Inverse mapping for conformal cube sphere for quadrant of North-pole face in which X and Y are both positive. All other mappings to other cube face coordinates can be recovered from rotations of this map. There a 3 other quadrants for the north-pole face and five other faces for a total of twenty-four quadrants. Because of symmetry only the reverse for a single quadrant is needed. Because of branch cuts and the complex transform the inverse mappings are multi-valued in general, using a single quadrant case allows a simple set of rules to be applied.

The mapping is valid for the cube face quadrant defined by $0 < x < 1$ and $0 < y < 1$, where a full cube face has extent $-1 < x < 1$ and $-1 < y < 1$. The quadrant for the mapping is from a cube face that has "north-pole" at its center $(x=0, y=0)$. i.e., has X, Y, Z = (0, 0, 1) at its center. The valid ranges of X and Y for this mapping and convention are a quadrant defined be geodesics that connect the points A, B, C and D, on the shell of a sphere of radius $R$ with X, Y coordinates as follows

A = (0, 0)
B = (√2, 0)
C = (√3/3, √3/3)
D = (0, √2)

conformal_cubed_sphere_mapping(x, y; W_map=W_Rancic)

Conformal mapping from a face of a cube onto the equivalent sector of a sphere with unit radius.

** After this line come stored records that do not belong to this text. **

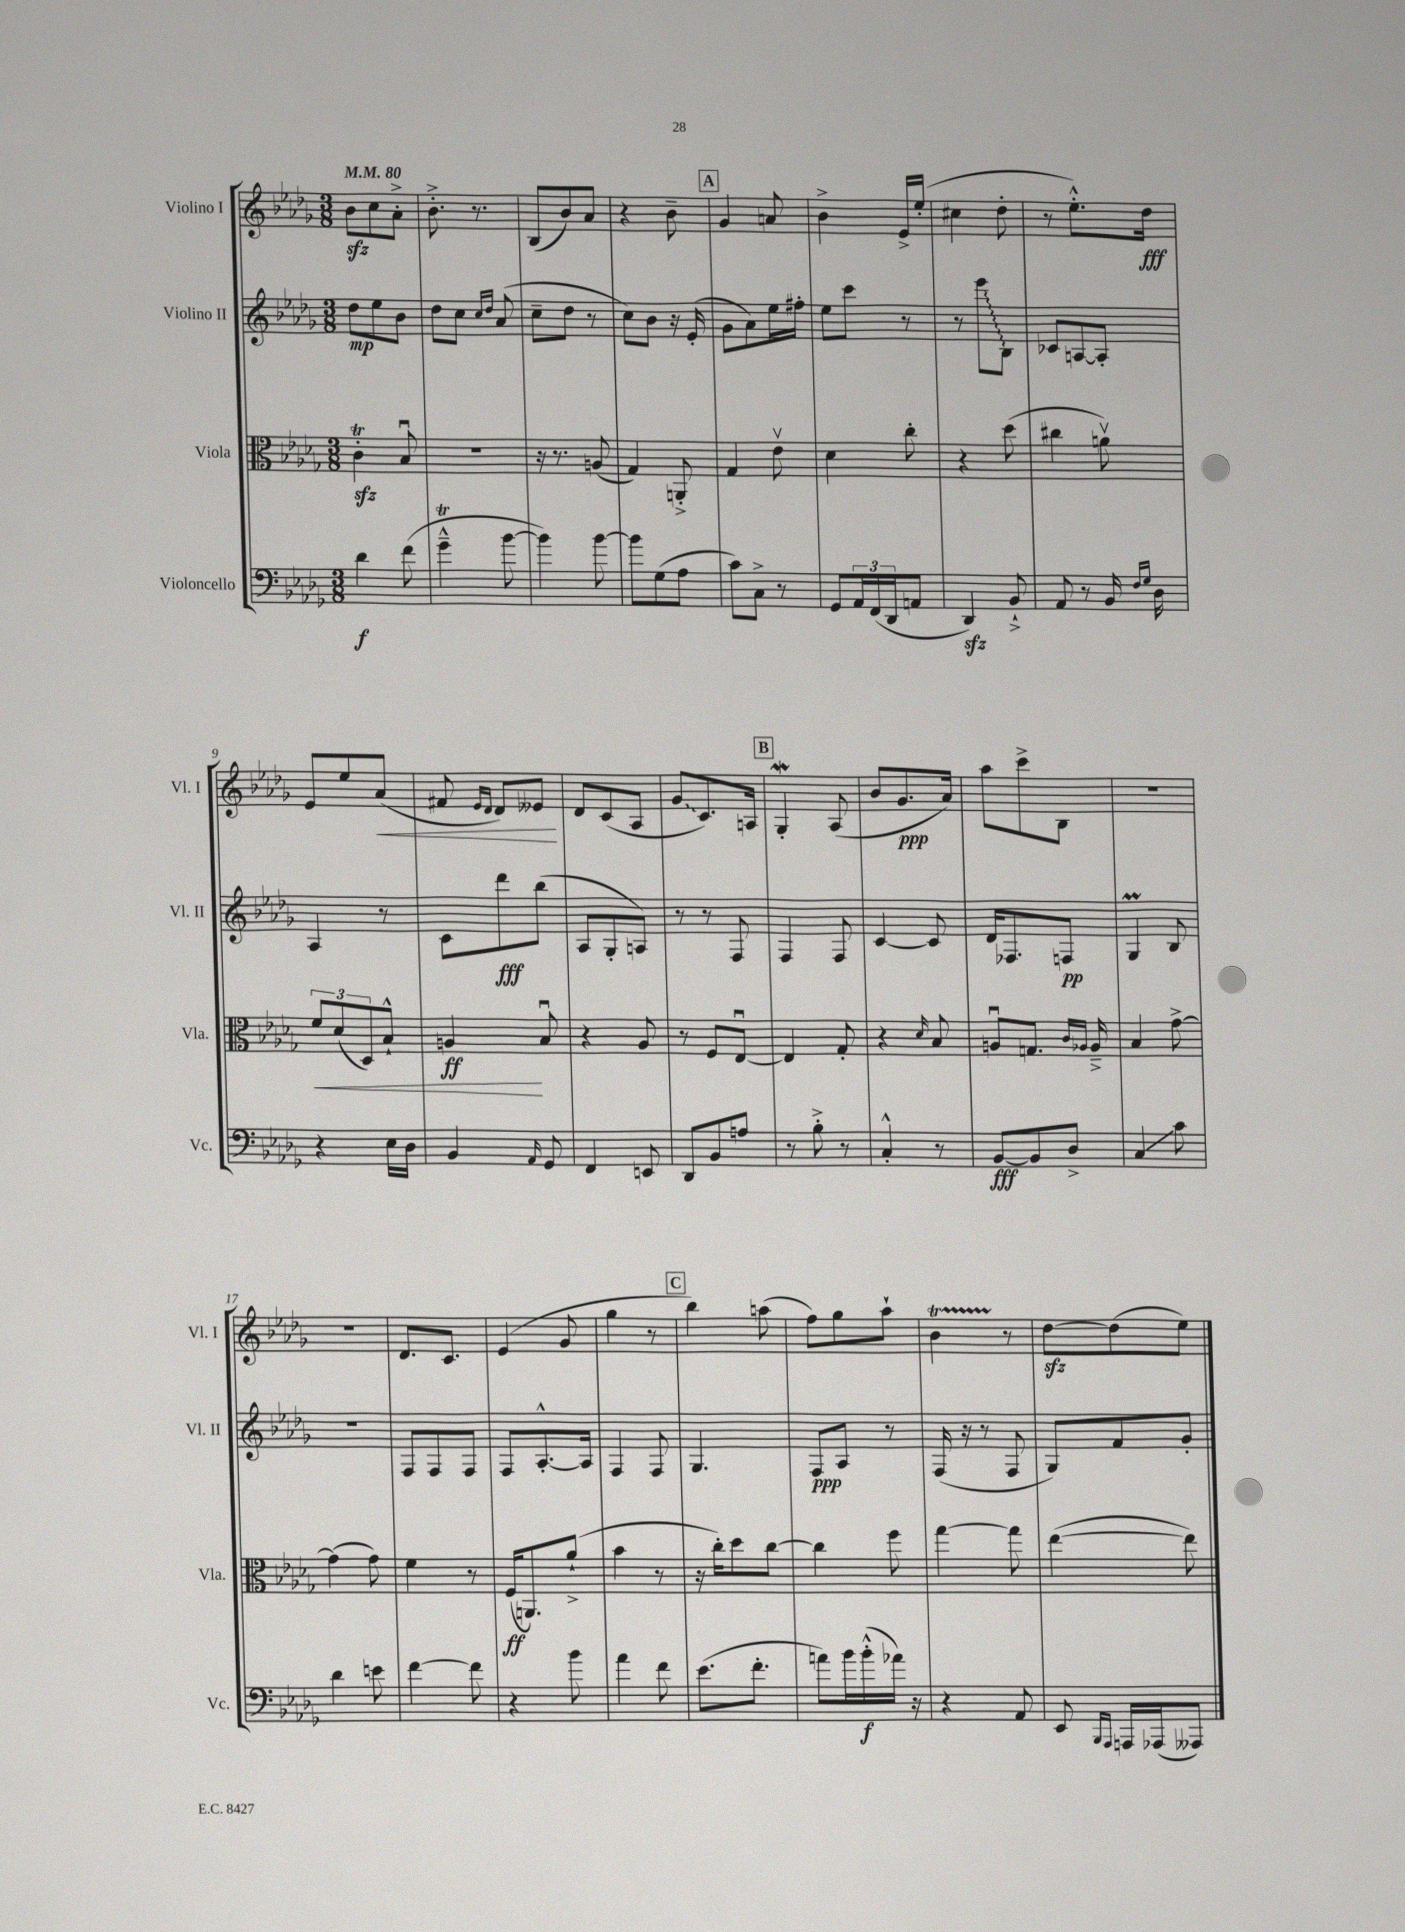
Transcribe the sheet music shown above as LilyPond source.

<<
\new StaffGroup <<
\new Staff = "s0" \with { instrumentName = "Violino I" shortInstrumentName = "Vl. I" } {
    \clef treble \key des \major \numericTimeSignature \time 3/8 \tempo 4 = 80
    bes'8\sfz c''8 aes'8-.-> |
    bes'8.-.-> r8. |
    bes8( bes'8) aes'8 |
    r4 bes'8-- |
    \mark \markup { \box "A" } ges'4 a'8 |
    bes'4-> ees'16-> ees''16-.( |
    cis''4 des''8-. |
    r8 ees''8.-.-^) des''16\fff |
    ees'8 ees''8 aes'8\<( |
    fis'8 \grace { ees'16 des'16 } des'8) eeses'8\! |
    des'8 c'8( aes8 |
    \once \override Glissando.style = #'zigzag ges'8\glissando c'8.) a16 |
    \mark \markup { \box "B" } ges4-.\mordent aes8( |
    bes'8 ges'8.\ppp aes'16) |
    aes''8 c'''8-> bes8 |
    R4. |
    R4. |
    des'8. c'8. |
    ees'4( ges'8 |
    ges''4 r8 |
    \mark \markup { \box "C" } bes''4) a''8( |
    f''8) ges''8 aes''8-! |
    bes'4\startTrillSpan r8\stopTrillSpan |
    des''8~\sfz des''8( ees''8) \bar "|." |
}
\new Staff = "s1" \with { instrumentName = "Violino II" shortInstrumentName = "Vl. II" } {
    \clef treble \key des \major \numericTimeSignature \time 3/8
    des''8\mp ees''8 bes'8 |
    des''8 c''8 \grace { c''16 des''16 } aes'8( |
    c''8-- des''8 r8 |
    c''8) bes'8 r16 ees'16-.( |
    \mark \markup { \box "A" } ges'8 aes'8) ees''16 fis''16-. |
    ees''8 c'''8 r8 |
    r8 \once \override Glissando.style = #'zigzag ees'''8\glissando bes8 |
    ces'8 a8~ a8-. |
    aes4 r8 |
    c'8 des'''8\fff bes''8( |
    aes8 ges8-. a8) |
    r8 r8 f8 |
    \mark \markup { \box "B" } f4 f8 |
    c'4~ c'8 |
    des'16 fes8. f8\pp |
    ges4\prall bes8 |
    R4. |
    f8 f8 f8 |
    f8 aes8.~-.-^ aes16 |
    f4 f8 |
    \mark \markup { \box "C" } ges4. |
    f8\ppp aes8 r8 |
    f16( r16 r8 f8 |
    ges8) f'8 ges'8-. \bar "|." |
}
\new Staff = "s2" \with { instrumentName = "Viola" shortInstrumentName = "Vla." } {
    \clef alto \key des \major \numericTimeSignature \time 3/8
    c'4-.\trill\sfz bes8\downbow |
    R4. |
    r16 r8. a8( |
    ges4) a,8-.-> |
    \mark \markup { \box "A" } ges4 ees'8\upbow |
    des'4 c''8-. |
    r4 des''8( |
    cis''4 a'8\upbow) |
    \tuplet 3/2 { f'8\< des'8( des8) } bes8-!-^ |
    a4\ff\! bes8\downbow |
    r4 aes8 |
    r8 f8 ees8~\downbow |
    \mark \markup { \box "B" } ees4 ges8-. |
    r4 \grace { des'16 } bes8 |
    a8\downbow g8. \grace { c'16 aes16 } aes16---> |
    bes4 ges'8~-> |
    ges'4( ges'8) |
    f'4 r8 |
    f16\ff( a,8.) aes'8-!->( |
    bes'4 r8 |
    \mark \markup { \box "C" } r16 c''16-.) des''8 c''8~ |
    c''4 f''8 |
    ges''4~ ges''8 |
    ees''4~( ees''8) \bar "|." |
}
\new Staff = "s3" \with { instrumentName = "Violoncello" shortInstrumentName = "Vc." } {
    \clef bass \key des \major \numericTimeSignature \time 3/8
    des'4\f f'8( |
    ges'4---^\trill bes'8~ |
    bes'4) bes'8~ |
    bes'8 ges8( aes8 |
    \mark \markup { \box "A" } c'8) c8-> r8 |
    ges,8 \tuplet 3/2 { aes,16 f,16( des,16 } a,8 |
    des,4\sfz) bes,8-!-> |
    aes,8 r8 bes,16 \grace { f16 ges16 } des16 |
    r4 ees16 des16 |
    bes,4 \grace { aes,16 } ges,8 |
    f,4 e,8 |
    des,8 bes,8 a8 |
    \mark \markup { \box "B" } r8 bes8-.-> r8 |
    c4-.-^ r8 |
    bes,8~\fff bes,8 des8-> |
    c4\glissando c'8 |
    des'4 e'8 |
    f'4~ f'8 |
    r4 bes'8 |
    aes'4 f'8 |
    \mark \markup { \box "C" } ees'8.( f'8.-. |
    a'8) bes'16 bes'16-.-^\f( aes'16) r16 |
    r4 aes,8 |
    ees,8 \grace { bes,,16 aes,,16 } a,,16 aes,,16( aeses,,8) \bar "|." |
}
>>
>>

Map the north-pole face of a cube with coordinates $(x, y)$ onto the equivalent sector of the sphere with coordinates $(X, Y, Z)$.

The cube's face oriented normal to $z$-axis and its coordinates must lie within the range $-1 ≤ x ≤ 1$, $-1 ≤ y ≤ 1$ with its center at $(x, y) = (0, 0)$. The coordinates $X, Y$ increase in the same direction as $x, y$.

The numerical conformal mapping used here is described by Rančić et al. [1].

This is a Julia translation of MATLAB code from MITgcm that is based on Fortran 77 code from Jim Purser & Misha Rančić.

Examples

The center of the cube's face $(x, y) = (0, 0)$ is mapped onto $(X, Y, Z) = (0, 0, 1)$

julia> using CubedSphere

julia> conformal_cubed_sphere_mapping(0, 0)
(0, 0, 1.0)

and the edge of the cube's face at $(x, y) = (1, 1)$ is mapped onto $(X, Y, Z) = (√3/3, √3/3, √3/3)$

julia> using CubedSphere

julia> conformal_cubed_sphere_mapping(1, 1)
(0.5773502691896256, 0.5773502691896256, 0.5773502691896257)

References

• [1] Rančić et al., Q. J. R. Meteorol., (1996).